Top Chef casting producers likewise sought out Tanya Holland, who had previously turned down multiple offers to apply for the show. "They have called me many times over the past 10 years [since Brown Sugar Kitchen has] been open but I just kept saying no… it's not really my thing, the competition, I'm more of a collaborator," she revealed. Plus, restaurant business was booming and with two cookbooks and a Food Network show already under her belt, she felt she was more established than some of the other competing chefs. But this season was different.
"I still really wanted to do more television and those opportunities weren't really presenting themself so I thought, let me take this opportunity to get in front of the camera again, see what happens," she explained, adding, "I have new projects and it's just a great publicity opportunity. And I'm just sort of at the point where I want to be in front of the camera more regularly and let me see what kind of doors this might open."
Tanya was inspired by the success of other Top Chef cheftestants, such as Brooke and Richard Blais (Season 4, Season 8), who encouraged her to audition. "They said it's a great opportunity, it's a game changer," she said.
And when Tanya got the call offering her a spot on Season 15? She turned it down. "I was like, I just don't think I can do this right now, I just feel like it's a step backwards," she admitted.

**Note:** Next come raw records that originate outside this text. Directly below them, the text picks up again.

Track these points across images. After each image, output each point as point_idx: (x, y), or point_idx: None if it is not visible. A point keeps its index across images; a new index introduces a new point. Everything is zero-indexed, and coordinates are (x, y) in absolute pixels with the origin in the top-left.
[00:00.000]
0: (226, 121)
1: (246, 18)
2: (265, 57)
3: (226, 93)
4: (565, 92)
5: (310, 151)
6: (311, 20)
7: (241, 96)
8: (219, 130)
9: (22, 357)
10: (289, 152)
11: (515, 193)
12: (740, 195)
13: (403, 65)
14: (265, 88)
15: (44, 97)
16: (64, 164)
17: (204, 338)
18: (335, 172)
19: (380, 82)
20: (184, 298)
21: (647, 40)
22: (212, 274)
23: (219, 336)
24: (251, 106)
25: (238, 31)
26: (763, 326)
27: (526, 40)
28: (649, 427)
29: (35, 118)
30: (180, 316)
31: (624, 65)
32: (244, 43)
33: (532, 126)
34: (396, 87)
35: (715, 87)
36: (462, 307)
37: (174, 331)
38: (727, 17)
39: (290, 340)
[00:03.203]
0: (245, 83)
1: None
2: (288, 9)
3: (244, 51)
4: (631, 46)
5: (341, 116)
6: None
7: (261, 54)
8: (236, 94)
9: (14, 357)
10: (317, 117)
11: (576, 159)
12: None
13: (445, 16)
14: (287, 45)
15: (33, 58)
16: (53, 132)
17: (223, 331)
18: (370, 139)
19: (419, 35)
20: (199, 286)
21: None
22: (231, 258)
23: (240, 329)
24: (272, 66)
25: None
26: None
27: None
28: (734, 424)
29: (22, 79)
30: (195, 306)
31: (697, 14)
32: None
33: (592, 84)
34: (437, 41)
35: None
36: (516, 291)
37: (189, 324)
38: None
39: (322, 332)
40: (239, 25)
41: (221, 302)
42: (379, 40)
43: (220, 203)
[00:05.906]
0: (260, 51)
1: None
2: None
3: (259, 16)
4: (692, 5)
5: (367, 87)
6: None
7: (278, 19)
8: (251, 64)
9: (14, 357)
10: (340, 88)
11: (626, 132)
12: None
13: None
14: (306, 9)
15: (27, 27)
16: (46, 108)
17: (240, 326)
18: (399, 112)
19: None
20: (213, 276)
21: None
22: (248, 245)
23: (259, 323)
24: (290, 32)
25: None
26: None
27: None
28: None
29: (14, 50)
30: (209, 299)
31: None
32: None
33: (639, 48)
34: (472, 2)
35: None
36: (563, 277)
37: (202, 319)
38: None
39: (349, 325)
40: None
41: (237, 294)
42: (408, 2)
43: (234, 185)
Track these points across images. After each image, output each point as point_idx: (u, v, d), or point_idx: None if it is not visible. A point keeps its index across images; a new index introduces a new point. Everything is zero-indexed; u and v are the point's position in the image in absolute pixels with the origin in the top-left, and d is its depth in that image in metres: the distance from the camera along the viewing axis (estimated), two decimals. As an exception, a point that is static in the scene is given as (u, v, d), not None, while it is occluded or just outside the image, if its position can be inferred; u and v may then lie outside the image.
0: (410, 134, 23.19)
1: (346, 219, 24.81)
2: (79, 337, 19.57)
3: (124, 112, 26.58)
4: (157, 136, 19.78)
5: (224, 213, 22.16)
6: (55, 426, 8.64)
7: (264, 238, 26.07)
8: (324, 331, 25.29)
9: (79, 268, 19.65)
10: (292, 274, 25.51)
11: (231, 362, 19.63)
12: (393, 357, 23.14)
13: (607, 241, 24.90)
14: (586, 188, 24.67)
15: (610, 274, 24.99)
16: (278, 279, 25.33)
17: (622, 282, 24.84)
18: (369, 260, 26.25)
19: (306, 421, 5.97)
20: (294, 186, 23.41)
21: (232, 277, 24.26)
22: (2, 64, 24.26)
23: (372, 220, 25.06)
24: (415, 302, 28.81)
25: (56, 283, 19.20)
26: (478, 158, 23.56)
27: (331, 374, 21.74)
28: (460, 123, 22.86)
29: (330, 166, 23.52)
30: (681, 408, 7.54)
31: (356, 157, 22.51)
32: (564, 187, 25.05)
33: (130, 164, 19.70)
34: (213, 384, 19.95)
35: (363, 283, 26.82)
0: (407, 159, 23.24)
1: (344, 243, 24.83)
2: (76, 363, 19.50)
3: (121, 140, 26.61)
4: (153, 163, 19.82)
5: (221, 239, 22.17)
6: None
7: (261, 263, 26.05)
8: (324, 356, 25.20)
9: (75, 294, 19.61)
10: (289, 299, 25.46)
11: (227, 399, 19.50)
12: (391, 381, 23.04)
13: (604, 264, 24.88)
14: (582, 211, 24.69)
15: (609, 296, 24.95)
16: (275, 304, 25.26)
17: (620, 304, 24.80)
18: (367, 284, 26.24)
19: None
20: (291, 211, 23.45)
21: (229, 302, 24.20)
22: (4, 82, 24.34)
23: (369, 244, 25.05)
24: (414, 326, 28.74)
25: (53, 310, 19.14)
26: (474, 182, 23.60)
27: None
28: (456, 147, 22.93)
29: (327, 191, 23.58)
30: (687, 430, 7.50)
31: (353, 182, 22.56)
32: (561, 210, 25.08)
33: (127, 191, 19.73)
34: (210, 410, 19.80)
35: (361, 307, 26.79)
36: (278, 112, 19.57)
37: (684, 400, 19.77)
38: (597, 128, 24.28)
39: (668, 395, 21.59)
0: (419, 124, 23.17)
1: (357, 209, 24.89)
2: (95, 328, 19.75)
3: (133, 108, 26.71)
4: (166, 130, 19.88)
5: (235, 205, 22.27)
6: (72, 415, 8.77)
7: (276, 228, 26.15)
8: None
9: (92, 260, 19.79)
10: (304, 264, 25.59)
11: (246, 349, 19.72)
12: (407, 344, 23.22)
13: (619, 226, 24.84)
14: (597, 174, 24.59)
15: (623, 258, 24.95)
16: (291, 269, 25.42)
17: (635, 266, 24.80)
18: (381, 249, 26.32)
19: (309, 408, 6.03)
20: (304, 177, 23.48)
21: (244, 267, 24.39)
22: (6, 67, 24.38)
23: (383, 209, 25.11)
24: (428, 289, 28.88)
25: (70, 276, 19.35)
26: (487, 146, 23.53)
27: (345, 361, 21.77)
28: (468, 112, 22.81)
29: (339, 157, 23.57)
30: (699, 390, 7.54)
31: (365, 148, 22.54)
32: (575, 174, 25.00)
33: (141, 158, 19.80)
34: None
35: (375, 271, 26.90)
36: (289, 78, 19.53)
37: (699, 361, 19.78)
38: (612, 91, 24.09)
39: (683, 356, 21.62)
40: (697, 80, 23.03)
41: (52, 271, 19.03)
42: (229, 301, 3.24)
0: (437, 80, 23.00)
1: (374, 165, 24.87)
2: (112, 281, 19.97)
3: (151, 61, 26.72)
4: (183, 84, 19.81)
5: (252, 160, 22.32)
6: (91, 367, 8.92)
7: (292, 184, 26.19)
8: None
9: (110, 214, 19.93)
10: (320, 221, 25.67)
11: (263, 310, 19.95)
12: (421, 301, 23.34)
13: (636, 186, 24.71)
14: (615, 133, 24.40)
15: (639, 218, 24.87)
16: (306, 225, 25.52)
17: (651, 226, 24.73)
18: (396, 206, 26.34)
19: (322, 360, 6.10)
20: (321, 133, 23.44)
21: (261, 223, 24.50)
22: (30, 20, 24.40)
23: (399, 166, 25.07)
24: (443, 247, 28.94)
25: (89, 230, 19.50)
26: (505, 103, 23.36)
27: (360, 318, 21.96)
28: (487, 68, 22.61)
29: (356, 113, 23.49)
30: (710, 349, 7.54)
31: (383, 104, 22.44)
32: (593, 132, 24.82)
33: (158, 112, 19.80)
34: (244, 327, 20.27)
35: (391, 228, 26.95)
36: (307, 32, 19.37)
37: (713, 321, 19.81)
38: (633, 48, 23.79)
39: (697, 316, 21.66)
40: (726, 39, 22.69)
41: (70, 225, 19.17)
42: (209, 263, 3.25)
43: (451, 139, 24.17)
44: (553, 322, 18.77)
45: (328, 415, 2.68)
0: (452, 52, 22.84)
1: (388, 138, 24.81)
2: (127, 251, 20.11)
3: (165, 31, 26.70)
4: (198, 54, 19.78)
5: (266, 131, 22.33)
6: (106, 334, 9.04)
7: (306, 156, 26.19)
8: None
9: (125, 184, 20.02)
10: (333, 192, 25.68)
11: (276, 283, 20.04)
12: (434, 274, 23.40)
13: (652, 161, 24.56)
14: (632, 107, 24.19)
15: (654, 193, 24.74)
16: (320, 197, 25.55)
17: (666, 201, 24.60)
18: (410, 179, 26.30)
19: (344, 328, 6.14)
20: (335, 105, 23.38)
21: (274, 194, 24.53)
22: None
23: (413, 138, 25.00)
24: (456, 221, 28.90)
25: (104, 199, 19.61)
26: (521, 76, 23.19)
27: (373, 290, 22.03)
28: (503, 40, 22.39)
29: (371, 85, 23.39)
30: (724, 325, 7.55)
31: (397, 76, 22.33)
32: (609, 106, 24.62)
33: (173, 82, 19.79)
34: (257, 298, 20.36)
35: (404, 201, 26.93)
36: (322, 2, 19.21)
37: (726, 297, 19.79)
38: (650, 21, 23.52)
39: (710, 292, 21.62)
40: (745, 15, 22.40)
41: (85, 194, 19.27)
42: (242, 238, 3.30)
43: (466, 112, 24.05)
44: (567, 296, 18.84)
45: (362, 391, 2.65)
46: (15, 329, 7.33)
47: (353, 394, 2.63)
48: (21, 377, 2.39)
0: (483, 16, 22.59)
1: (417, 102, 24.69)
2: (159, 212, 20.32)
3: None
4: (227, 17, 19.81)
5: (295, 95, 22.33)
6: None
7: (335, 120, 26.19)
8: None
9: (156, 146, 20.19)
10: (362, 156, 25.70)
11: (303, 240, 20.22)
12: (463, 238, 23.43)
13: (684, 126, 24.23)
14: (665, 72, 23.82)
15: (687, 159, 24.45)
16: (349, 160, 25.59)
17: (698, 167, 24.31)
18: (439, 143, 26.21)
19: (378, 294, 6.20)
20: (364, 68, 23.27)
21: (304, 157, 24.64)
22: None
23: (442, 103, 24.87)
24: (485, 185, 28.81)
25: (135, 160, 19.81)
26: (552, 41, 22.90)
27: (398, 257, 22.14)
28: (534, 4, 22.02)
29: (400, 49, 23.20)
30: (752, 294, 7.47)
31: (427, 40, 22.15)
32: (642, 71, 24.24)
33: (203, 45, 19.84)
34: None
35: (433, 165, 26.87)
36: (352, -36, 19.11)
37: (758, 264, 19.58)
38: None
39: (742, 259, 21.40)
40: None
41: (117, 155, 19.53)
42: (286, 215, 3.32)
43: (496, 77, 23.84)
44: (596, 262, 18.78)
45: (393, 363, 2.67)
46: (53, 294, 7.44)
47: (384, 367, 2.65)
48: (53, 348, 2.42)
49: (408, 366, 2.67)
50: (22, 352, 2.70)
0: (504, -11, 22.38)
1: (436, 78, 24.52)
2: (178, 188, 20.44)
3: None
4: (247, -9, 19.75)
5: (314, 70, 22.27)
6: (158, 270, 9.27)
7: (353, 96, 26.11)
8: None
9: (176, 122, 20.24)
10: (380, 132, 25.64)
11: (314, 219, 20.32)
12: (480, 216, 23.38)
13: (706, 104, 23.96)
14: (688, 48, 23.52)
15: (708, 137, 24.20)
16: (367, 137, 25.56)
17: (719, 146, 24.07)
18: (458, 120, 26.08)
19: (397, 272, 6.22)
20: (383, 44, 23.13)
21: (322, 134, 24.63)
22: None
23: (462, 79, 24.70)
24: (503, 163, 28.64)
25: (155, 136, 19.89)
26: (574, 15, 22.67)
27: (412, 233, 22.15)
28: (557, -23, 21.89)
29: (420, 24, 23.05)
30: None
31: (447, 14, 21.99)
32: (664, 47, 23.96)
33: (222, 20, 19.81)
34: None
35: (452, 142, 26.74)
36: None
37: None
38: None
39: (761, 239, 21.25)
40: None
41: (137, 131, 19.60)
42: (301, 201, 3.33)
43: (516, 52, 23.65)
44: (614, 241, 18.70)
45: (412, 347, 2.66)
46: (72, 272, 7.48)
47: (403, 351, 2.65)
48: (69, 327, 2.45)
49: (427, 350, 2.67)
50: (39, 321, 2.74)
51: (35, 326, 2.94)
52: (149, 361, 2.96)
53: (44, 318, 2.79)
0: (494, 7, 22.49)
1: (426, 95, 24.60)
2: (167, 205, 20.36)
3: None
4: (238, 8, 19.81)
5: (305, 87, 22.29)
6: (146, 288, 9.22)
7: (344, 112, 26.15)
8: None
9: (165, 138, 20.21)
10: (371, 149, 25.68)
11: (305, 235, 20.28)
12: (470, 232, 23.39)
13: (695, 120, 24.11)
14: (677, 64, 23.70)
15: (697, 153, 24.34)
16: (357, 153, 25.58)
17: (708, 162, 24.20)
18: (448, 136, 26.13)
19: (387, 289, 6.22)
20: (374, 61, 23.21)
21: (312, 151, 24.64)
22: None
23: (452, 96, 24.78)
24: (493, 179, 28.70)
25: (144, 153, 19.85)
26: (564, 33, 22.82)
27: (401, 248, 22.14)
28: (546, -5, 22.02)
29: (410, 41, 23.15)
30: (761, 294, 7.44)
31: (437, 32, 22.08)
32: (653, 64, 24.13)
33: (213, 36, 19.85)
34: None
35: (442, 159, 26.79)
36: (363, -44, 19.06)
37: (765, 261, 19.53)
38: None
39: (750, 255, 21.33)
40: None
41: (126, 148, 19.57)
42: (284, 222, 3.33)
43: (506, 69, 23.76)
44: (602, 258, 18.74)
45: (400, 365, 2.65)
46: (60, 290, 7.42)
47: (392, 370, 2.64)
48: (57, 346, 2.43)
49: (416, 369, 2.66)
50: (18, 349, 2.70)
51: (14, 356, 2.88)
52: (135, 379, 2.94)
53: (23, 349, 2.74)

But after talking to her agent, some of her staff, and Brooke, she changed her mind. "I just decided to go for it."
Similarly, four years ago Fatima Ali had a Top Chef casting director ask her to audition and initially refused. "I declined that year because I thought I was way too young and I didn't have the kind of experience that I knew was necessary to be on the show," she recounted. "And then fast forward to last year, I actually had the same casting director reach out and this time I accepted and i went through the whole audition process because I knew I was much more comfortable in my cooking style and I had a much more direct point of view when it came to my food, which I didn't have back then."
Fatima, now 28, won on Chopped when she was just 21, which garnered a lot of media attention. "I think because of all the media presence that was already there and the fact that I was age-appropriate and had a decent resume, I think all those things just kind of clicked," she said.
As this season's youngest competitor, Fatima did not consult with any former cheftestants before or after auditioning. "I know no one personally who's ever been on Top Chef, so I was just going into this completely blind basically, just understanding that I had to go into it my absolute best," she explained. "I just really wanted to make sure I stood up against all the other fantastic chefs that I knew would be competing."